▶ _Aufgabe_:
Beantworte anhand des Textes über Kleopatra folgende Fragen:
(a) Welche Schauspielerin kullert in der beschriebenen Filmszene aus dem Teppich?
(b) Vor welchem römischen Feldherrn rollt der Sklave den Teppich aus?
(c) Worin wurde Kleopatra laut Stacy Schiff tatsächlich in den Palast geschmuggelt?

▶ _Seitentext_:

Biografie der ägyptischen Herrscherin

Kleopatra

Als Filmszene hat es sich ja nicht schlecht gemacht: Ein Sklave legt vor dem römischen Feldherrn Cäsar einen Teppich auf den Boden, rollt ihn aus und heraus kullert - Elizabeth Taylor in der Rolle von Kleopatra. In engem Kleid, mit großzügigem Dekolletee und schmachtendem Blick.

Es dauert nicht lange und sie hat Cäsar verführt. Einfach so. Doch die Wahrheit sah ein bisschen anders aus, meint Stacy Schiff. Kleopatra wurde damals zwar in den Palast geschmuggelt, - doch nicht in einem Teppich, sondern in einem Sack, den ein Vertrauter über der Schulter trug. Und diese Finte entsprang einer politischen Notwendigkeit. Die Autorin beginnt ihr Buch genau mit dieser Szene, die viele mit dem Film "Kleopatra" mit Elizabeth Taylor und Richard Burton verbinden. Ihr Absicht dahinter?

▶ _Bereitgestellte Daten_:
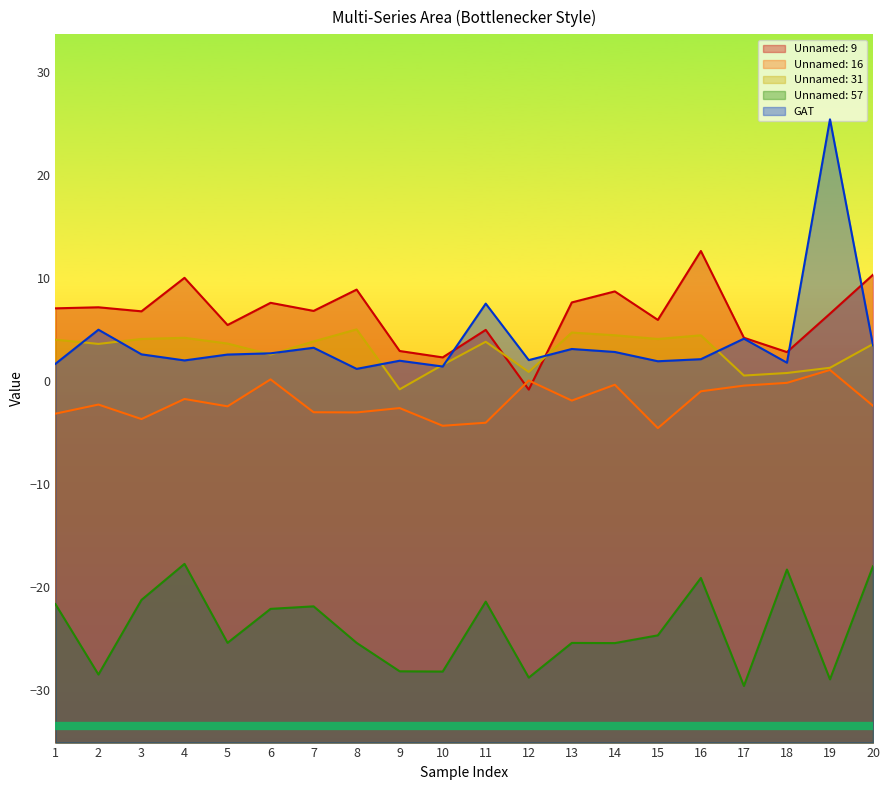

What is the value of the Unnamed: 57 point at the 5th from the left?

-25.4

▶ _Lösung_:
(a) Elizabeth Taylor
(b) Vor Cäsar
(c) In einem Sack, den ein Vertrauter über der Schulter trug